Romain Deconinck bestempelde 'zijn Minaar' ooit als 'de tempel van mijn leven'. Bijna vijftig jaar bracht hij er door om er in 1990, noodgedwongen en bittergestemd, afscheid van te nemen. Meer dan het door Van Quaquebeke beloofde



borstbeeld, baarde Burgemeester Gilbert Temmerman toen opzien: op die afscheidsviering in 1990 reveleerde Temmerman de anecdote over Edward Anseele en de hymne Mijn Pa die is Facteur. Voorts prees Temmerman Deconinck's zin voor commentaar op de politieke actualiteit. Een voorbeeld: wanneer halfweg de jaren vijftig het gemeentebestuur het gebruik van de vuilnisbak verplicht maakt, schrijft Deconinck prompt het succesvolle Hedde uwen Nieuwen Vuilbak al? (twee hernemingen).

Dinsdag 13 december.

Met Gilbert Temmerman verdwijnt een notoir socialist van het politieke voortoneel. Temmerman maakte zichzelf onsterfelijk met de invoering van nieuwe vuilniszakken, de in de volksmond zogeheten Gilbeerkes. Niettegenstaande ruimde Temmerman op de kop van de SP-lijst plaats voor kandidaat-burgemeester Frank Beke. In de strijd om de burgemeesterssjerp haalde de SP het nipt van de VLD met een paar tientallen stemmen op overschot. Daarvoor is ene Walter De Buck verantwoordelijk. Op een zogezegd onverkiesbare plaats rijfde hij een respectabel aantal voorstemmen binnen, katapulteerde zichzelf toch in de gemeenteraad en warempel Beke in de burgemeesterszetel. Voor deze bewezen diensten mag De Buck tot in de eenentwintigste eeuw op het kabinet de nieuwe, socialistische, Schepen van Cultuur van advies dienen.

* [Inhoud gegevensset]:
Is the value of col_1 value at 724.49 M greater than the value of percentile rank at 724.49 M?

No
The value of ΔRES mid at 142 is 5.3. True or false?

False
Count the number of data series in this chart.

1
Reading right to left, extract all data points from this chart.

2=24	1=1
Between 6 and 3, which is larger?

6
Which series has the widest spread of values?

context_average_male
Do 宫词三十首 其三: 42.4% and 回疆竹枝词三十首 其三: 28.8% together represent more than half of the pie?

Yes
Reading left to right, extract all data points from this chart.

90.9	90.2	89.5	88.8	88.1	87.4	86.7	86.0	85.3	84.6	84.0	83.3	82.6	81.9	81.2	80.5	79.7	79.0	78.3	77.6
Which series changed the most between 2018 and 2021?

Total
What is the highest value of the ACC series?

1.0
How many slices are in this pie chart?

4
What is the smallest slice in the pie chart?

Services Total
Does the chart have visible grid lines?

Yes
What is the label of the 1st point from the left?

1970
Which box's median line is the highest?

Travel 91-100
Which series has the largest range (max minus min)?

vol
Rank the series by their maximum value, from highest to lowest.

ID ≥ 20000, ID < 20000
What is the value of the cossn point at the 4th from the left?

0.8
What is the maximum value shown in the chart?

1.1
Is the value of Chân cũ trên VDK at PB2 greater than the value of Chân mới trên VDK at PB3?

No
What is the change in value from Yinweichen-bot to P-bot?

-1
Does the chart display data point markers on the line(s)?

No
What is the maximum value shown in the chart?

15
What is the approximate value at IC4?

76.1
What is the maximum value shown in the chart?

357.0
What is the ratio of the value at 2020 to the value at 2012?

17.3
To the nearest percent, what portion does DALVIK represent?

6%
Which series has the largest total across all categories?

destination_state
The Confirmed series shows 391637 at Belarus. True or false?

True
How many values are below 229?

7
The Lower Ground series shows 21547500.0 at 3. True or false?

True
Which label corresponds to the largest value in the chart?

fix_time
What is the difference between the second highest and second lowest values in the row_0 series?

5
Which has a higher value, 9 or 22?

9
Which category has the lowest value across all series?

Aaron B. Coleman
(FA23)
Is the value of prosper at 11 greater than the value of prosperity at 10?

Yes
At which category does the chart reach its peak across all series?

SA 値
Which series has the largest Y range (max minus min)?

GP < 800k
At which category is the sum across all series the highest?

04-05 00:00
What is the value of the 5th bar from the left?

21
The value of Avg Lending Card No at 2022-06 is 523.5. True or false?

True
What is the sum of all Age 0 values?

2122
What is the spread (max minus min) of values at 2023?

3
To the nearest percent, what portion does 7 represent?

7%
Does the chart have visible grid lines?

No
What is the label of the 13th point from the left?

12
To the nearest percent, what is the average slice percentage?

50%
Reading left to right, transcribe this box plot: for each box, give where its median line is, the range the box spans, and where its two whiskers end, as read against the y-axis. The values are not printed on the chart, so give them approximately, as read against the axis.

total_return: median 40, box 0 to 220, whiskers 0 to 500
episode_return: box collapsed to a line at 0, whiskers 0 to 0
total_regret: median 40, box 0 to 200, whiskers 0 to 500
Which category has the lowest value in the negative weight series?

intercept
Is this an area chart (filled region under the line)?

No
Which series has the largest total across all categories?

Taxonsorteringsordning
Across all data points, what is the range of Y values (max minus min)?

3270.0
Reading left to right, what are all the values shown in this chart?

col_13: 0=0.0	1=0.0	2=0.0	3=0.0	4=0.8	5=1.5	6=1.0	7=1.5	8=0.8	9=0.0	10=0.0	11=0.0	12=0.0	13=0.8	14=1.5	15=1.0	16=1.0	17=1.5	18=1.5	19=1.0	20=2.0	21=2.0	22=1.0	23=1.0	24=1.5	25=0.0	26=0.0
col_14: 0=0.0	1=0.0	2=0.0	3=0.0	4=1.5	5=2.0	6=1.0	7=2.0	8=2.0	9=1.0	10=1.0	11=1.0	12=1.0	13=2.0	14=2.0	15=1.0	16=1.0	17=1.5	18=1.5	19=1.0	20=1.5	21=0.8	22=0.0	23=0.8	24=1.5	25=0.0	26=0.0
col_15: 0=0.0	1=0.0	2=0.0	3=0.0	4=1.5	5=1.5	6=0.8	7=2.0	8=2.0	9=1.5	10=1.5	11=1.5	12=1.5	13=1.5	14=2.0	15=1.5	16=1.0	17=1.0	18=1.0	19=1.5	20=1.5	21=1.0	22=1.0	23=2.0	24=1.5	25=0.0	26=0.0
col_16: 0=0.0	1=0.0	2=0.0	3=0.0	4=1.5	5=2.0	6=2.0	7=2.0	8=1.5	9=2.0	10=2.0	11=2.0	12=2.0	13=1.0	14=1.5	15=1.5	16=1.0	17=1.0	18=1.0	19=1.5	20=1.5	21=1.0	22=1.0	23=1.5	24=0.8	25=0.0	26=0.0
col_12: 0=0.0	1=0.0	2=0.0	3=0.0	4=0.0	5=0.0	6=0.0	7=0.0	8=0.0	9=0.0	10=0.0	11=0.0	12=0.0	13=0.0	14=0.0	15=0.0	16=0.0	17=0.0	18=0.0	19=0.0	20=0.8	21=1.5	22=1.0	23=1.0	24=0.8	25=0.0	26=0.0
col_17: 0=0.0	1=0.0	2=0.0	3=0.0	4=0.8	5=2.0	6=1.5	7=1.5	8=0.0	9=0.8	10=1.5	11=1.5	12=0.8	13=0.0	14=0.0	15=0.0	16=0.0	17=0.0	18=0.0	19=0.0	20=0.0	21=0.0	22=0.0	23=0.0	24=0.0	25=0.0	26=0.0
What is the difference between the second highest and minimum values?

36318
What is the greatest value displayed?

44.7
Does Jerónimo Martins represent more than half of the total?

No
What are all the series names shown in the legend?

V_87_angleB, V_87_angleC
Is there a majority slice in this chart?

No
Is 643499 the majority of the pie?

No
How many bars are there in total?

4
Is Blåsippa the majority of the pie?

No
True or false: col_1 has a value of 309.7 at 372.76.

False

* [Lijst van opdrachten]:
a) Som alle personen op die in het tekstfragment over Romain Deconinck en Gilbert Temmerman bij naam worden vermeld.
b) Zet het tekstfragment over Romain Deconinck en Gilbert Temmerman voort, aansluitend op de laatste zin ervan.
De rijen zijn voor het uitvoeren van de opdrachten niet vereist.

* [Antwoorden op oefeningen]:
a) Romain Deconinck, Van Quaquebeke, Gilbert Temmerman, Edward Anseele, Frank Beke, Walter De Buck

b)
Op het vorige cultuurkabinet, dat van de hogervernoemde, libererale Van Qua-quebeke, maakte John Dierickx de dienst uit. Hij is nu de nieuwe directeur van de Minard. In die functie dokterde hij voor de Minard een nieuwe constructie uit, daarin bijgestaan door Stefaan De Ruyck van de Blauwe Maandag Compagnie en Erik Temmerman van Kunstencentrum Vooruit. De gereputeerde geslepenheid van de laatste zal goed van pas komen: hij wordt er vandaag voor gelauwerd als non-profit manager van het jaar. Een waardevol beeldhouwwerk — het kleinood zou 250.000,- waard zijn — valt hem ten deel: het heeft verdacht veel weg van een abstracte uitvoering van een postbode.

Zaterdag 7 januari.

Ik begeef me neerwaarts, door de Walpoortstraat, naar een première van Het Muziek Lod in De Minard. Guy Cassiers regisseert er De Zeven Hoofdzonden. Bij het begin van een jarenlange samenwerking stelde Cassiers me voor om de naam van het gezelschap Stekelbees te wijzigen in Facteur Cheval. Ik beging toen de historische fout niet op zijn voorstel in te gaan. Uit wat voorafgaat, blijkt dat het ons gezelschap meteen tot onderwerp zou gemaakt hebben van een theater-analytisch discours.

Zondag 8 januari.

De vraag van Etcetera — 'Of ik iets kan schrijven over Romain Deconinck?' — blijft mijn hersenen pijnigen.

Hoogmoed, bijvoorbeeld, is een van de zeven hoofdzonden. Als zovelen van mijn theatergeneratie heb ik nooit een voet in de Minard van Deconinck gezet. Shame on me.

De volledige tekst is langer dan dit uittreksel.